8) “The Unicorn” debut, 8:30 p.m. Thursday, CBS. For a year now, Wade (Walton Goggins) has been getting by with a little help from his friends’ casseroles. There were a lot of them after his wife’s funeral; he’s in emotional and culinary limbo, managing only to take care of his two daughters. What he doesn’t realize is that he’s a “unicorn” — a rare sort of unattached guy women savor. Now his friends nudge him into the dating pool. This is a quick-cut comedy, zipping between scenes, some quite funny.

9) “Saturday Night Live” season-opener, 11:29 p.m. Saturday, NBC. Leslie Jones pulled a surprise by leaving the show that propelled her to mid-life fame. But others are saying, including Kenan Thompson – for a record 17th season – and Kate McKinnon. “SNL” adds Chloe Fineman, Bowen Yang and Shane Gilliis. Ironically, Yang is its first Asian-American regular … and Gillis was fired after old comments (including anti-Chinese ones) surfaced. Woody Harrlson hosts, with Billie Eilish, 17, as music guest.

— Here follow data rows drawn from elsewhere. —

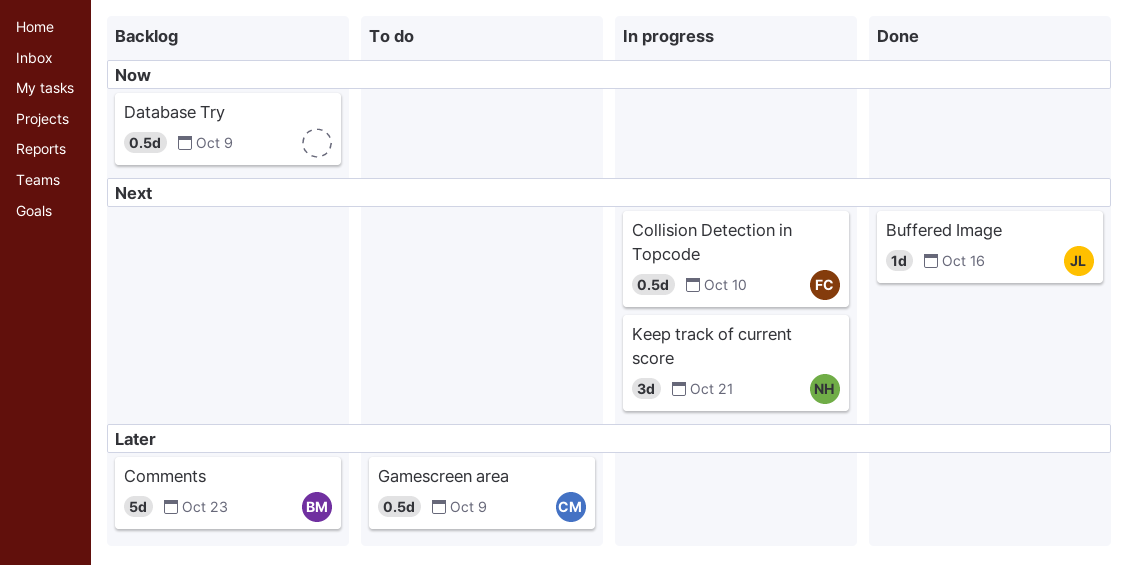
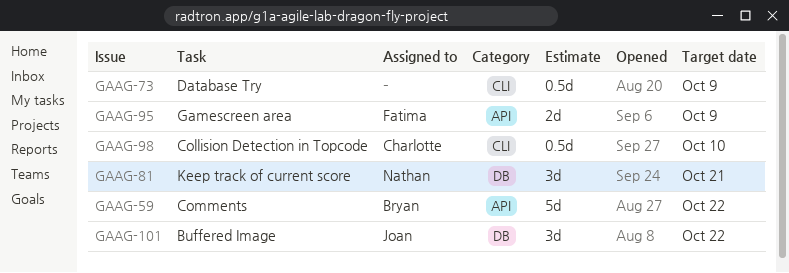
Buffered Image, estimate: 1d -> 3d
Buffered Image, due: Oct 16 -> Oct 22
Collision Detection in Topcode, owner: Fatima -> Charlotte
Comments, due: Oct 23 -> Oct 22
Gamescreen area, owner: Charlotte -> Fatima
Gamescreen area, estimate: 0.5d -> 2d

10) “Masterpiece: Poldark” season-opener, 9 p.m. Sunday, PBS. Here’s another major show starting its last season. It’s an epic, with a cinematic look and giant plot twists. In this first hour alone, there’s arson and an assassin, plus love, hate and political corruption. Poldark keeps trying to stay home with his struggling mine and his gutsy wife, but he’s a member of Parliament in London, where a friend needs him. Back home, his first love Elizabeth has died and her nasty widower seems to be losing his sanity.